Your assignment
Repeat the whole listing below precisely. Omit all pictures.

(Data section begins)

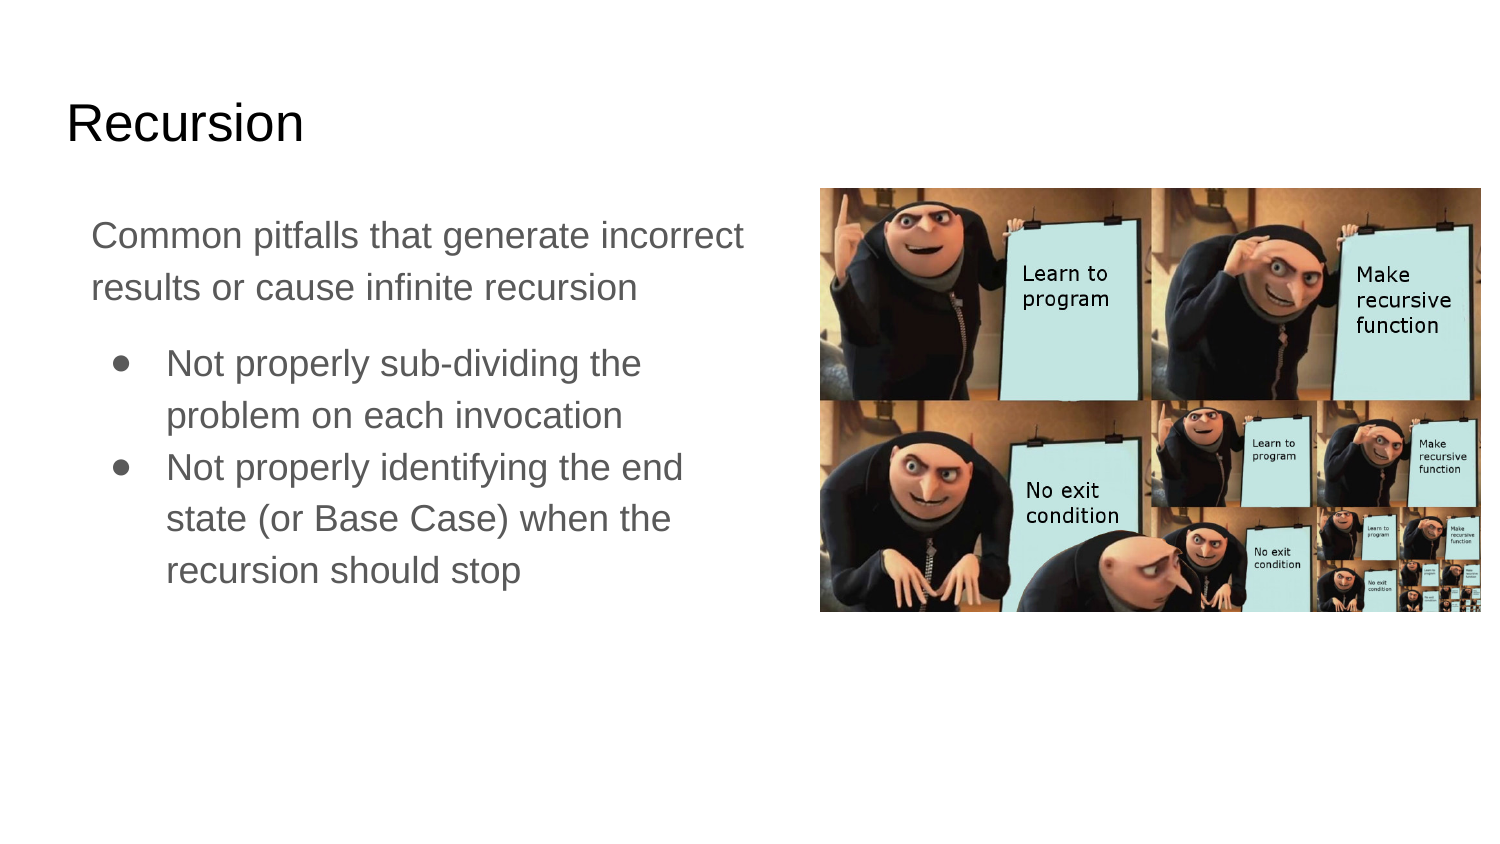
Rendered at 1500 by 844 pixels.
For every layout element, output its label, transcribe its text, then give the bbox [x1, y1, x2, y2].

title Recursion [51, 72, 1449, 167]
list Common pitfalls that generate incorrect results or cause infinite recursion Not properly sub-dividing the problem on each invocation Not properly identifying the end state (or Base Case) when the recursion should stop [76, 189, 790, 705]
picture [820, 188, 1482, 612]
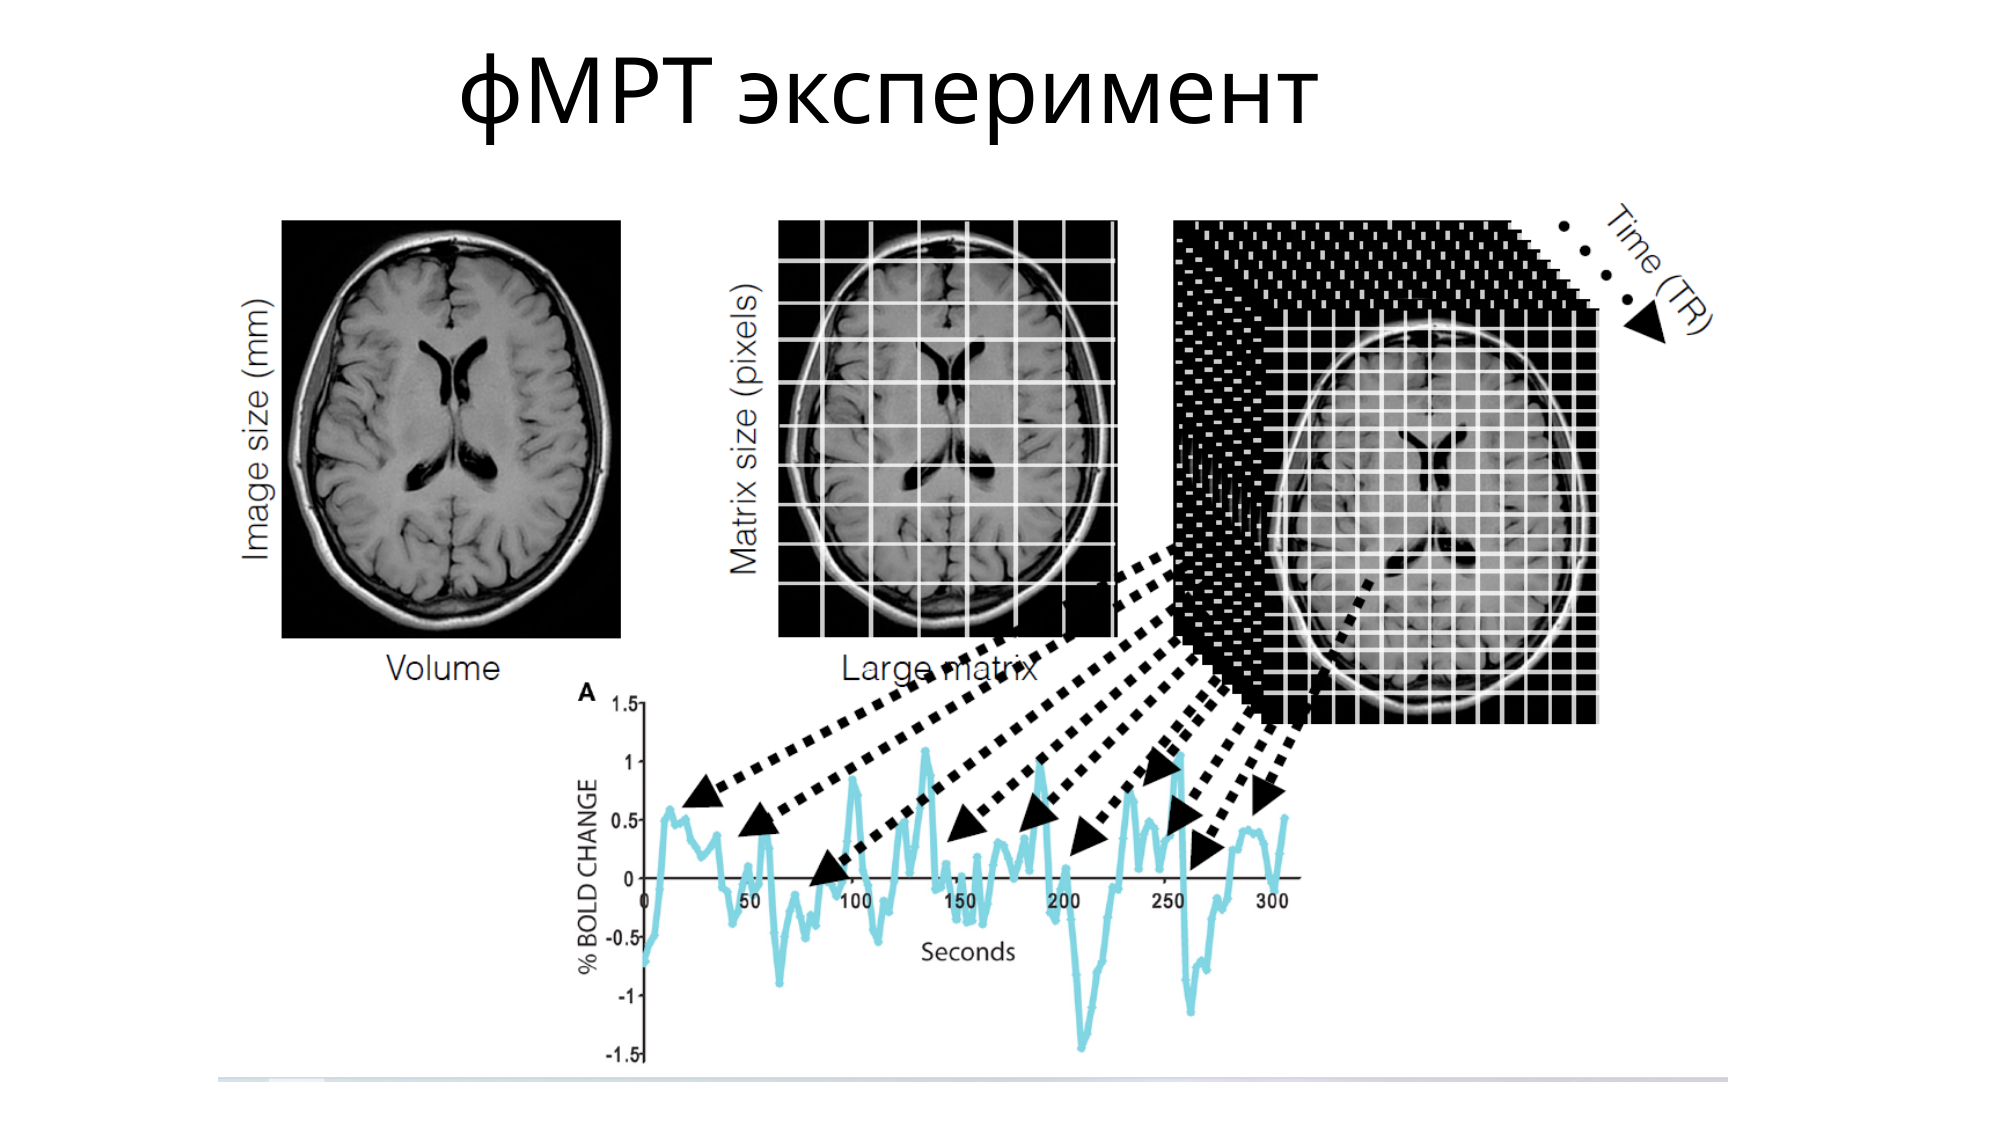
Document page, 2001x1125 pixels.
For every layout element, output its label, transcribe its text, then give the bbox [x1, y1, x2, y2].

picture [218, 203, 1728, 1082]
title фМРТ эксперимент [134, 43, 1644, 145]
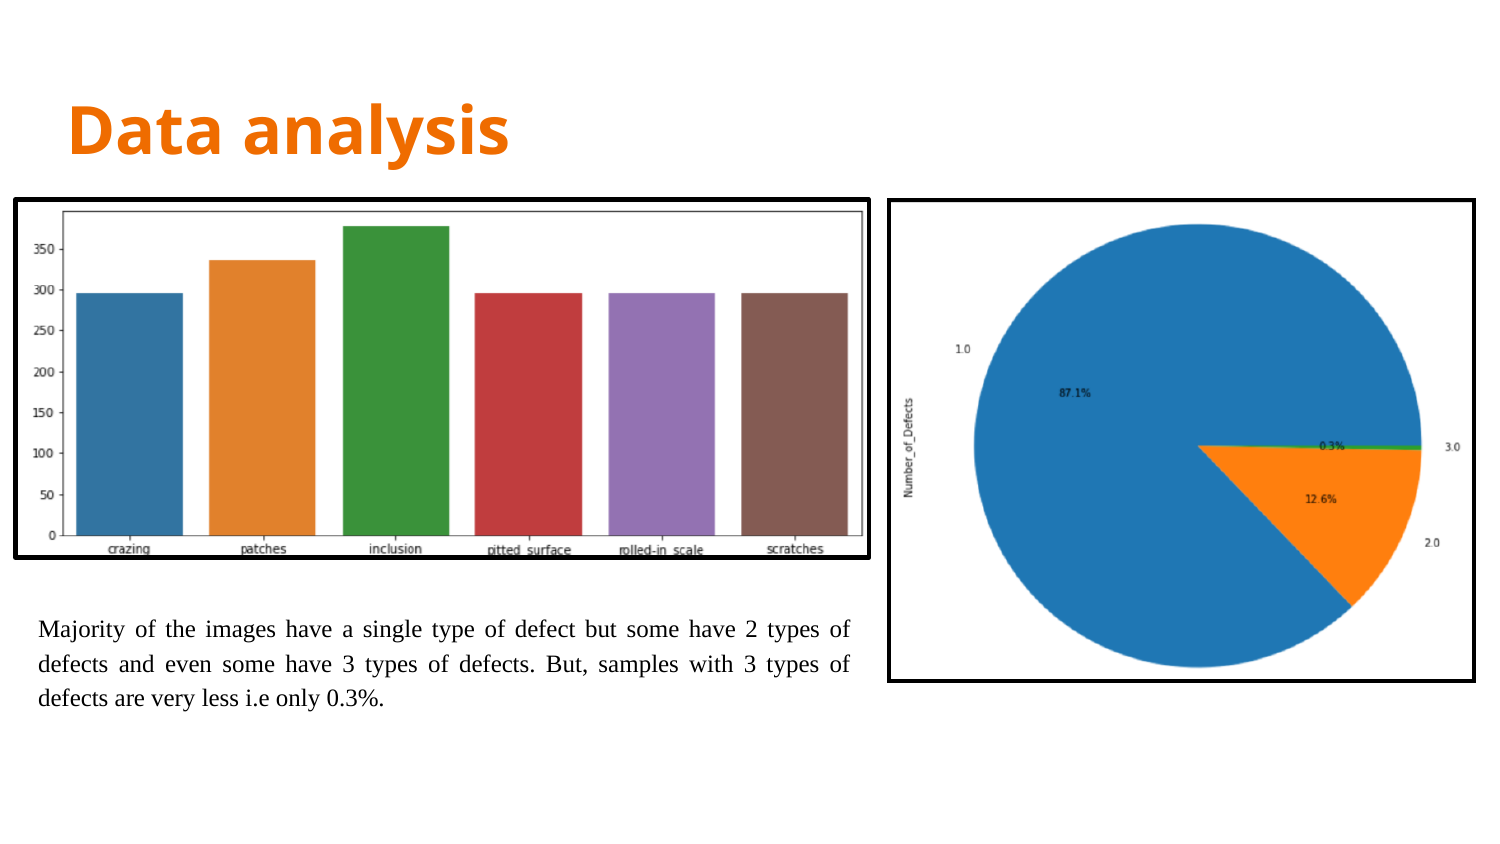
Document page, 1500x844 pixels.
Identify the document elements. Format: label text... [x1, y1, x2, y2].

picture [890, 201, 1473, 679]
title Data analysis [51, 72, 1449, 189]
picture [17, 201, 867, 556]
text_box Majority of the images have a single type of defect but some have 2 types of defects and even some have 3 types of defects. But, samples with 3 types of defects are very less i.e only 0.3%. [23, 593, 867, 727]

(Data section ends)

Written answer
Rendered at 1500 by 844 pixels.
For every layout element, output its label, transcribe its text, then give the bbox [x1, y1, x2, y2].

title Recursion [51, 72, 1449, 167]
list Common pitfalls that generate incorrect results or cause infinite recursion Not properly sub-dividing the problem on each invocation Not properly identifying the end state (or Base Case) when the recursion should stop [76, 189, 790, 705]
picture [820, 188, 1482, 612]
Document page, 2001x1125 pixels.
For every layout element, output its label, transcribe its text, then give the bbox [x1, y1, x2, y2].

picture [218, 203, 1728, 1082]
title фМРТ эксперимент [134, 43, 1644, 145]
Document page, 1500x844 pixels.
Identify the document elements. Format: label text... [x1, y1, x2, y2].

picture [890, 201, 1473, 679]
title Data analysis [51, 72, 1449, 189]
picture [17, 201, 867, 556]
text_box Majority of the images have a single type of defect but some have 2 types of defects and even some have 3 types of defects. But, samples with 3 types of defects are very less i.e only 0.3%. [23, 593, 867, 727]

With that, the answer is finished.